#### Extracted records:
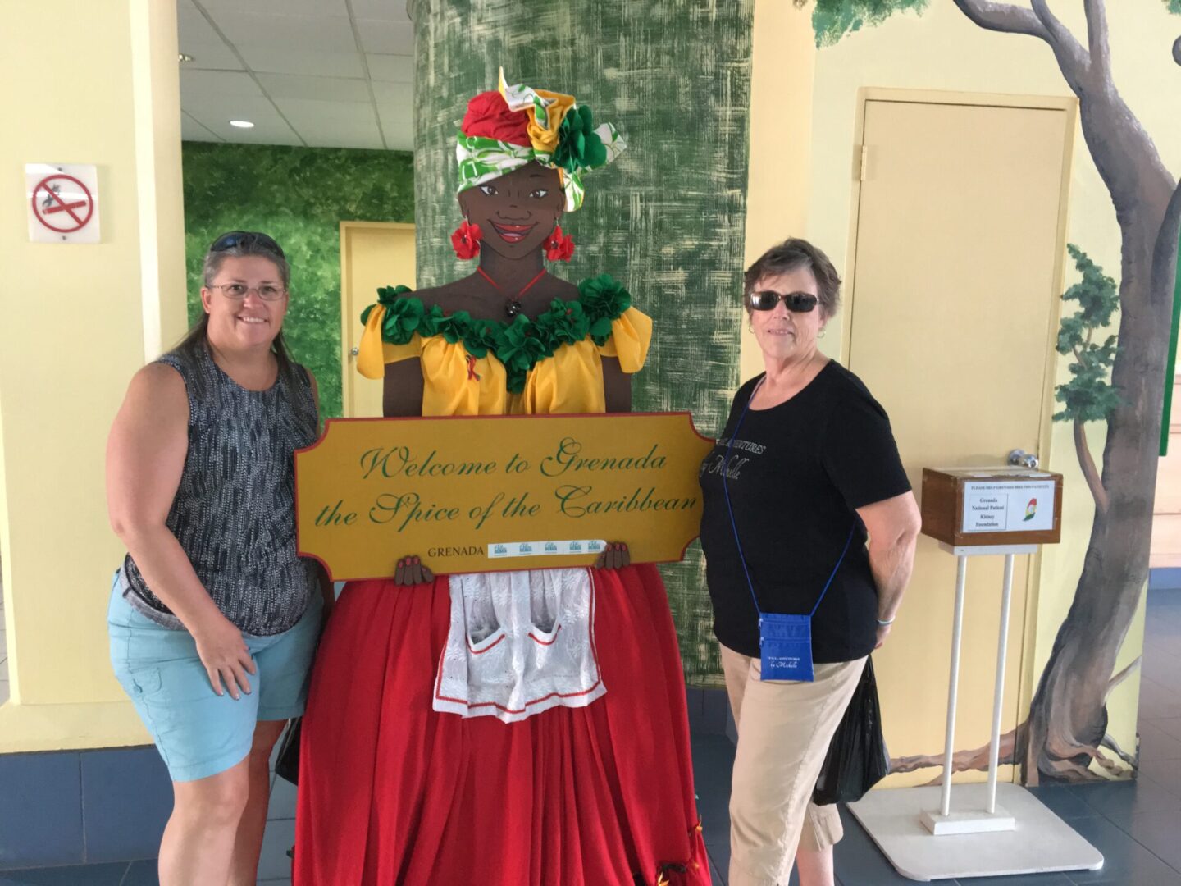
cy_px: 443
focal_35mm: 29
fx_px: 989
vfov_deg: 48.2
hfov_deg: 61.7
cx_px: 590
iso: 200
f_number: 2.2
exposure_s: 1/25
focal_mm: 4.15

#### Exercise details:
Repeat the records above verbatim, with no pictures in the result.

#### Task output:
cy_px: 443
focal_35mm: 29
fx_px: 989
vfov_deg: 48.2
hfov_deg: 61.7
cx_px: 590
iso: 200
f_number: 2.2
exposure_s: 1/25
focal_mm: 4.15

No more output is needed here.